-on dokuz-

2.1K 225 457
                                    

•Biz şimdi neyiz?

____

Yanıyordum.

Belimdeki elleri, ağzımın içine dolan nefesi ve dudaklarıma hükmeden dudakları ateşten bir çemberin içindeymişim gibi hissettiriyordu. Dayandığım duvarın soğukluğu deri ceketime rağmen vücuduma nüfuz etse de tek hissettiğim boğucu bir yangından başkası değildi. Min Yoongi yine ezber dışı hissetmeme neden oluyordu. Min Yoongi beni yine yakıyordu. Ve benim düşündüğüm tek şey, bu yangının en fazla ne kadar iyi hissettirebileceğiydi.

Belimde sıkılaştırdığı ellerinin yerini kolları aldığında bulunduğu yeri sımsıkı sarmış ve beni mümkün olabilecek en hızlı şekilde kendine çekerek aramızdaki mesafeyi sıfıra indirmişti. Güçsüz bacaklarım artık duvara temas etmeyen sırtım yüzünden kendilerinde ayakta kalabilecek güç aramış ancak fazla dayanamayarak tüm ağırlığımı Yoongi'nin kollarına vermeme neden olmuşlardı. Fakat çok geçmeden ikimizi de yürütmeye başladığında onları kullanmak zorunda kalmış adımlarına uyarak bizi götürdüğü yere zoraki de olsa adımlamaya başlamıştım.

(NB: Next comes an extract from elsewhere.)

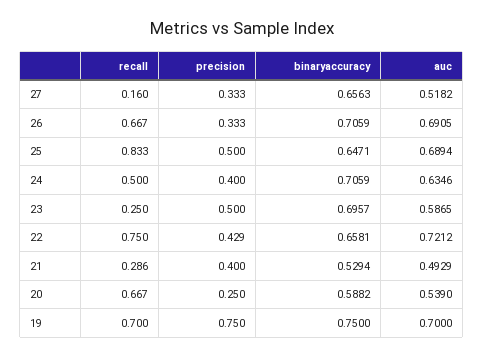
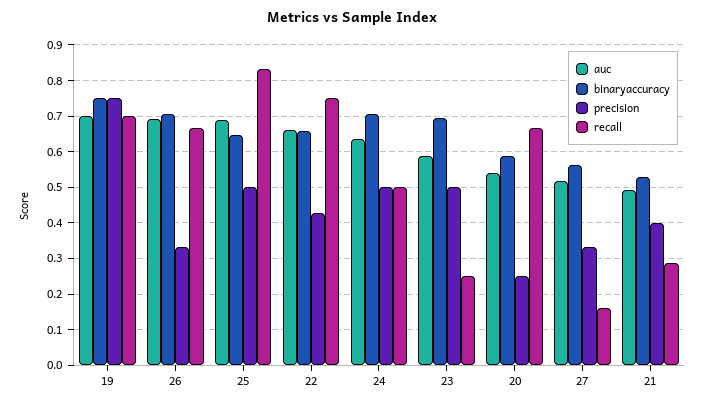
binaryaccuracy, 27: 0.6563 -> 0.56
precision, 24: 0.4 -> 0.5
auc, 22: 0.7212 -> 0.66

Adımlarımız birbirine karışırken yalpalamayı ikimiz de umursamıyor, sadece öpüşüyor, öpüşüyor ve öpüşüyorduk.

Minik dairemizin içine girmemizi sağladığında görmesem de ayağıyla kapıyı kapattığını hissettim. Nihayet adımlarımız son bulduğunda ise sırtım tekrar duvarda, ensesinde birleştirdiğim ellerim saçlarına doğru çıkmıştı.

Saniyelik dudaklarımızı ayırıp gözlerime baktı. Gözlerinde çözemediğim bir duyguyu barındırıyordu ama bunun kötü olmadığını biliyordum. Saçları, koridorumuzdaki sansürlü lambanın ışığının yüzünü aydınlatmasına engel olmasına rağmen bakışlarındaki duyguyu ve açlığı net bir şekilde görebiliyordum. Beni özlemişti. Beni, en az benim onu özlediğim kadar özlemişti.

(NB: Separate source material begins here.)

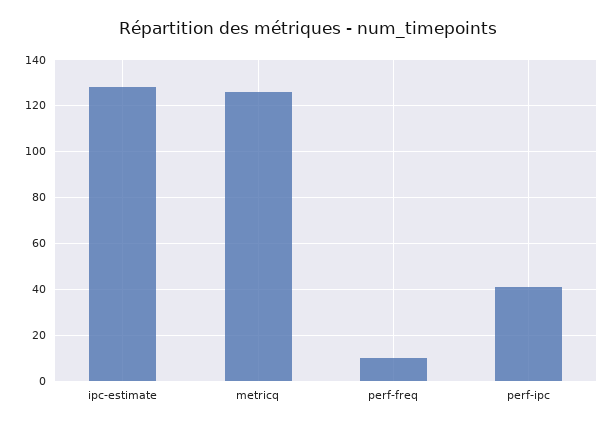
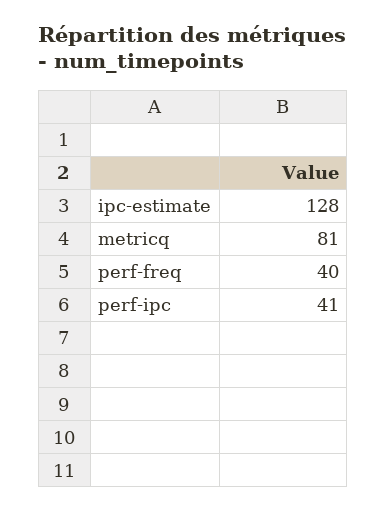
metricq: 125 -> 81
perf-freq: 10 -> 40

"Tekrar söyle." dedi nefes nefese.

Göğsüm nefes alma ihtiyacıyla kabarırken neden bahsettiğini biliyordum ancak cümle kuracak yetiyi kendimde bulamayıp bir süre öylece gözlerine bakmayı sürdürdüm. Aramızda santimler vardı ve onun da benim gibi hızla inip kalkan göğsü temasımızın artmasına neden oluyordu.

"Senden hoşlanıyorum."

Hızla dudaklarıma kapanarak sertçe alt dudağımı emip geri çekildi. "Tekrar söyle."

Alınlarımız biririne yaslıyken tekrar ettim. "Senden deli gibi hoşlanıyorum."

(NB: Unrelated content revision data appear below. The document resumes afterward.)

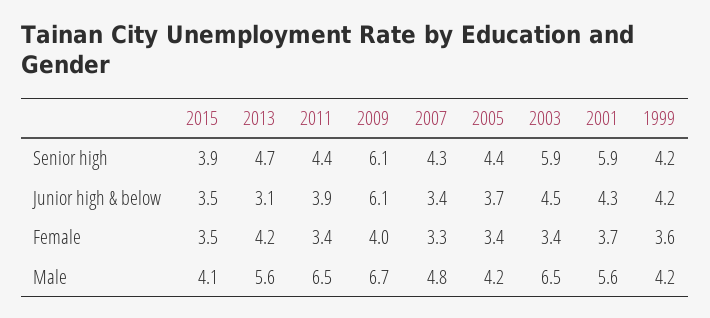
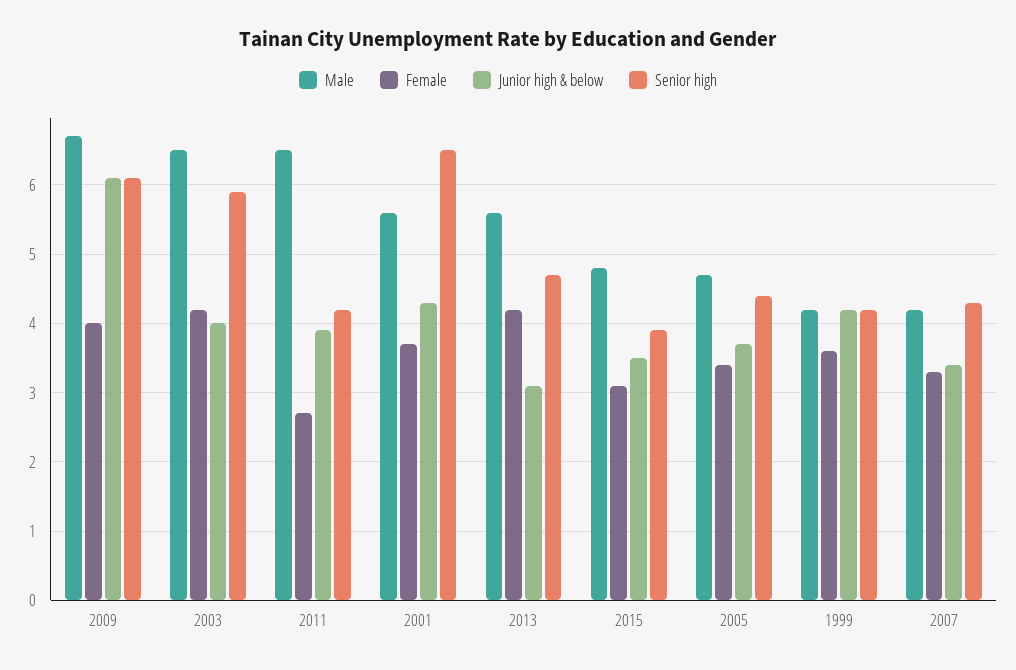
Senior high, 2011: 4.4 -> 4.2
Senior high, 2001: 5.9 -> 6.5
Junior high & below, 2003: 4.5 -> 4
Female, 2015: 3.5 -> 3.1
Female, 2011: 3.4 -> 2.7
Female, 2003: 3.4 -> 4.2
Male, 2015: 4.1 -> 4.8
Male, 2007: 4.8 -> 4.2
Male, 2005: 4.2 -> 4.7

Ve bu kez uzanıp dudaklarını kavrayan ben oldum. Deli gibi attığını hissettiğim kalbim ve vücudumdaki elektirik dalgasına tamamen tezat yavaş bir öpücük başlattım ama Yoongi hemen kontrolü eline almış ve öpücüğün tekrar sertleşmesine neden olmuştu.

Dillerimiz alacaklı gibi savaşırken istekeden dudaklarımdan kaçırdığım inlemeler yanan ateşi daha da harlıyor, aklımı kaybetmeme neden oluyordu. Dudaklarımdan kaydırdığı dudaklarıyla çene hattım boyunca ıslak bir yol izleyip kulağımın altına ulaştığındaysa sertçe emmeye başladığında saçlarındaki ellerimi sıkılaştırıp başını o bölgeye bastırmama engel olamazken boynumu ona açmayı da ihmal etmedim.

Zihnim bulanıktı, başımdaki ağrıyı artık hissetmesem de sarhoşluğun verdiği yorgunluğu bedenimde taşıdığımın farkındaydım. Ve hiç olmadığım kadar arzulu hissedişim yorgunluğumla birlikte kendimi tamamen ona teslim etmeme, tenime dişlerini geçirip emdikçe kısık kısık inlememe neden oluyordu.